54 AC : Un autre défi?

55 FD : Oui, absolument, et on dirait que c’est plus par ça que je suis attirée. On va voir.

Ouvrages cités
Boehringer, Monika. « Le hasard fait bien les choses : entretien avec France Daigle », Voix et Images, vol. 29, no 3 (2004), p. 13-23.
Boudreau, Raoul. « La littérature acadienne face au Québec et à la France : une double relation centre/périphérie, », dans Madeleine Frédéric et Serge Jaumain (dir.), Regards croisés sur l’histoire et la littérature acadiennes, Bruxelles, Peter Lang, 2006, p. 33-46.
Daigle, France. 1953 : chronique d’une naissance annoncée, Moncton, Éditions d’Acadie, 1995.

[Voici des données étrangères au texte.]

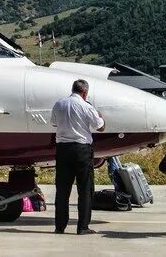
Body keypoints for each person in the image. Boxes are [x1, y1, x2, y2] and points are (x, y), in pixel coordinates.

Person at [50, 79, 105, 235]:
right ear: (85, 92)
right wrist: (99, 115)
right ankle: (82, 226)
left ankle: (60, 226)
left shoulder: (59, 104)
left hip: (62, 149)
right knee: (85, 189)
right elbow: (100, 127)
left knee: (62, 189)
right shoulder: (87, 106)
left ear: (73, 89)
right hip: (81, 149)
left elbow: (53, 122)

—. For Sure, traduction de Pour sûr par Robert Majzels, Toronto, House of Anansi Press, 2012.
—. Just Fine, traduction de Pas pire par Robert Majzels, Toronto, House of Anansi Press, 1999.
—. Pas pire, Moncton, Éditions d’Acadie, 1998.
—. Petites difficultés d’existence, Montréal, Boréal, 2002.
—. Pour sûr, Montréal, Boréal, 2011.
—. Real Life, traduction de La vraie vie par Sally Ross, Toronto, House of Anansi Press, 1995.
—. La vraie vie, Montréal, l’Hexagone, et Moncton, Éditions d’Acadie, 1993.
Tremblay, Tony. « “Lest on too close sight I miss the darling illusion”: The Politics of the Centre in “Reading Maritime” », Studies in Canadian Literature / Études en littérature canadienne, vol. 33, no 2 (2008), p. 23-39.
Notes
1 Ma traduction. Je remercie mon assistante de recherche, Delaney Clarke, d’avoir préparé la version de travail de la traduction.